An interviewer once asked me to describe my "style" when it came to writing.  And I'm often asked about the "messages" I try to convey to readers.  This  might sound strange, but I think it's my job to make you, the reader, uncomfortable.  Whether it's the issue of domestic violence, rape, child molestation, drug addiction, I've been driven as a writer to depict those images, as uncomfortable as they are to write, in ways that forces the reader to pay attention, not because I get off on the shock factor, or the drama, but because these things are a part of life, real life.

So,iIt's one thing to write these types of books, but it's another to create situations in which readers also have to look at a scene from a different perspective, one that they might never have considered before.  In my first novel, "And On The Eighth Day She Rested", not only were readers privy to Ruth's plight as an abused woman, but they also got to see inside her abuser's head, as well.  You probably didn't empathize with Eric, but you were at least given insight into what drove him to do the things he did. 

In "Don't Want No Sugar" readers were introduced to the irrational thought processes of the crazy mid-wife, Roberta, and were given insight to the situations in that woman's life that helped form the foundation of the woman she ultimately became. 

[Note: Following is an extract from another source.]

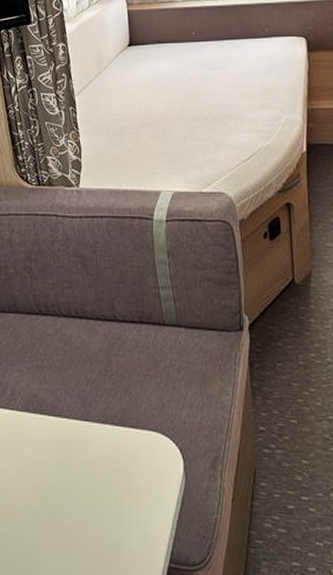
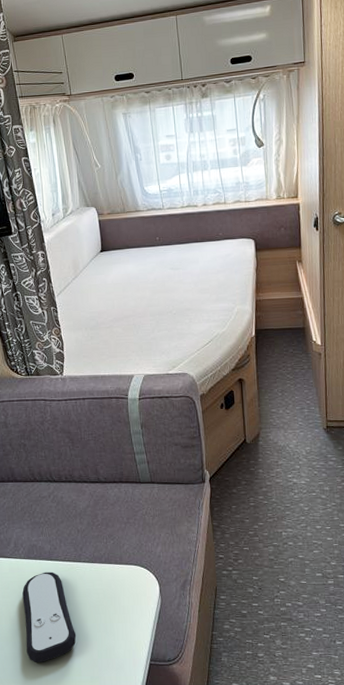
remote control: none [17,430,79,551] -> present [22,572,77,663]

In "That Devil's No Friend of Mine", I gave you a chance to experience the temptation and heartache of a recovering heroine addict in Rayne, and even shared her experience with you of what it was like for her to "fall off the wagon" and lose herself again in those old habits.

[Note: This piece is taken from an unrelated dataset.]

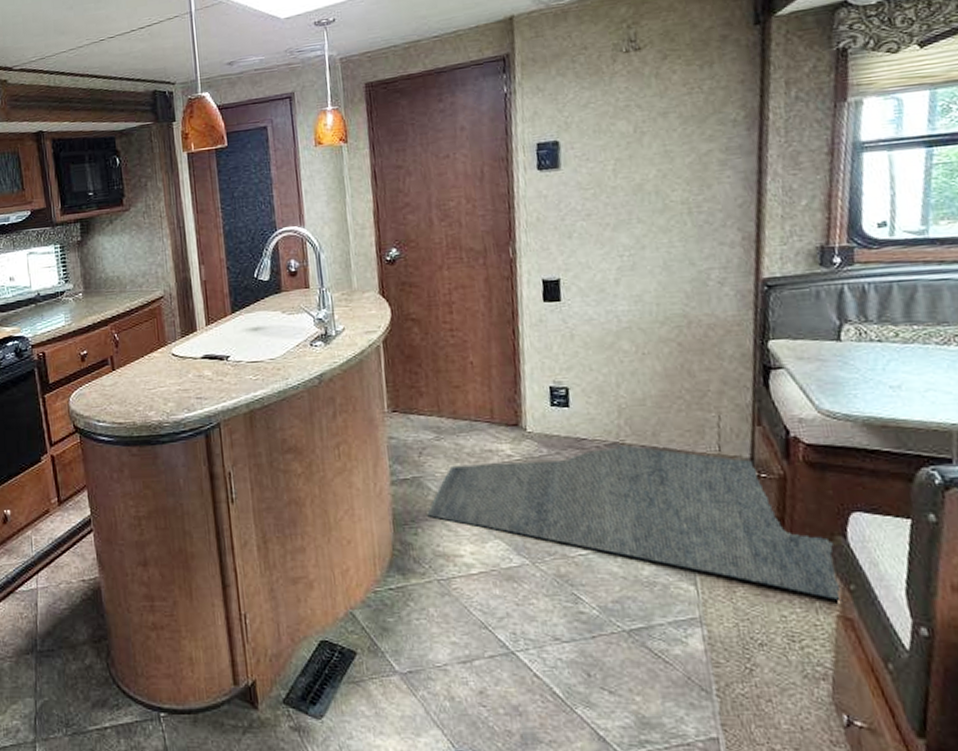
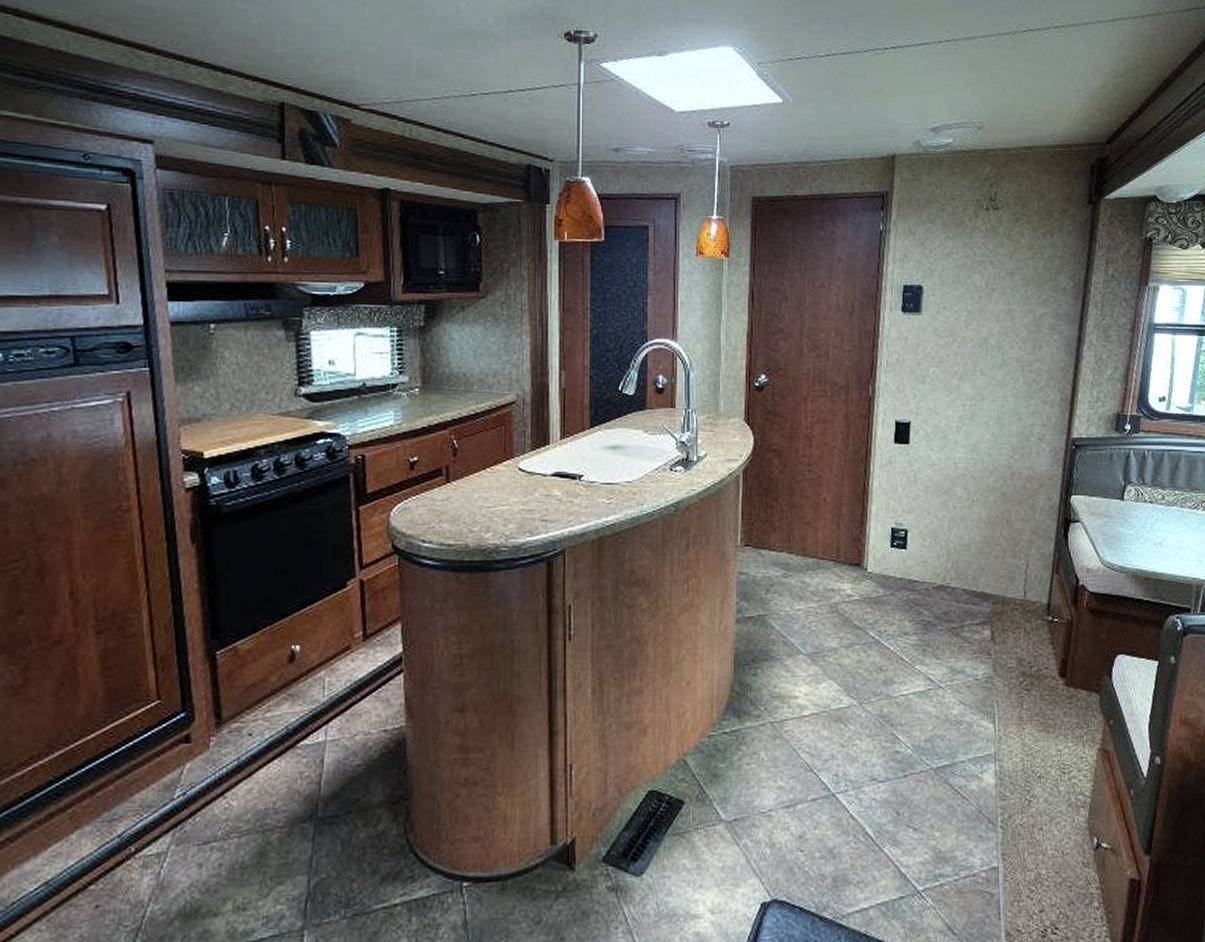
rug: present [427,443,843,601] -> none [768,586,1104,735]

Beautiful, Dirty, Rich, my next book, follows suit to my pervious books, in that the story isn't always pretty, and you will be faced with attitudes and personalities that make you uncomfortable.  A teenage girl is convicted of murder and is forced to survive twenty-five years in a federal prison.   How does she manage to do it?  A former law enforcement officer is finally exposed for heinous crimes committed against humanity.   A court official has been hiding a terrible secret, until the truth finally catches up with him.  And a woman who is a prisoner of her memories, is tortured by one memory that she refuses to believe to be true.

 The only messages I ever try to convey in any of my books is to ask that you open your mind and your hearts, and really consider an idea or opinion or a choice, or even a lifestyle aside from your own.  So, in answer to the question "What is my writing style?", I'd have to say, confrontational and not necessarily pretty, but always, real.

Finally, on a happier note:  I really am an optimistic, well adjusted, and positive individual.